Activity:
The listing below holds a line with "Page size: 1500x844." and a line with "Rendered at 2001 by 1125 pixels.". Reproduce those two lines exactly, plus everything between them.

Dataset excerpts:
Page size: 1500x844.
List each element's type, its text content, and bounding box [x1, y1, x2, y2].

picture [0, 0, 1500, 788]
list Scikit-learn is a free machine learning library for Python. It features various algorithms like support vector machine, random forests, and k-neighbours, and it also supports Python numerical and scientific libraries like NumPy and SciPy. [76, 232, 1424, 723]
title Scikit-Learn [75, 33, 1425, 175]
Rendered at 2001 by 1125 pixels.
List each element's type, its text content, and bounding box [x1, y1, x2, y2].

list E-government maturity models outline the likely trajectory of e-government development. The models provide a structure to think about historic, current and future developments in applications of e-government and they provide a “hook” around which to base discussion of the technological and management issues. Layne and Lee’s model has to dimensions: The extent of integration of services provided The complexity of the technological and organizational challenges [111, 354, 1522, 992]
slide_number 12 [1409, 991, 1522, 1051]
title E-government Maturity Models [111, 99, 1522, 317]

* * *

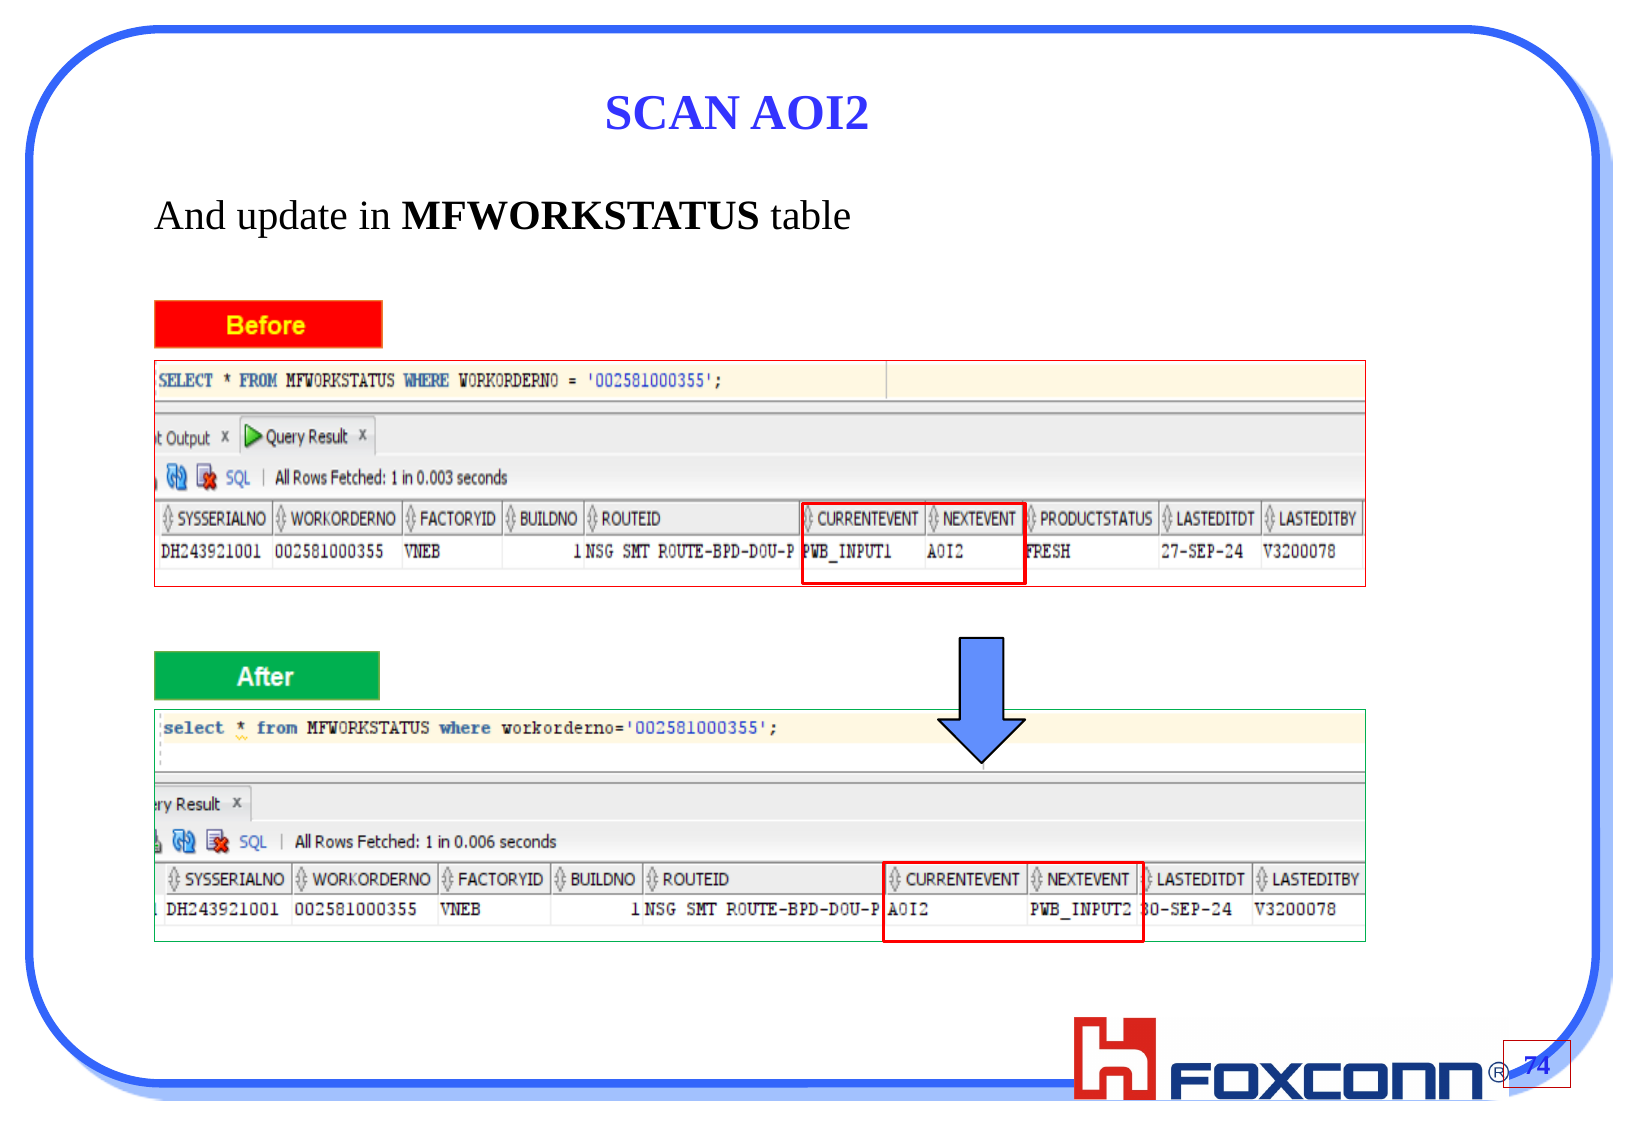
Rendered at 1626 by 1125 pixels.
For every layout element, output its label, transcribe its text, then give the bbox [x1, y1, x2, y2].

Solved problem:
Page size: 1500x844.
List each element's type, its text content, and bounding box [x1, y1, x2, y2].

picture [0, 0, 1500, 788]
list Scikit-learn is a free machine learning library for Python. It features various algorithms like support vector machine, random forests, and k-neighbours, and it also supports Python numerical and scientific libraries like NumPy and SciPy. [76, 232, 1424, 723]
title Scikit-Learn [75, 33, 1425, 175]
Rendered at 2001 by 1125 pixels.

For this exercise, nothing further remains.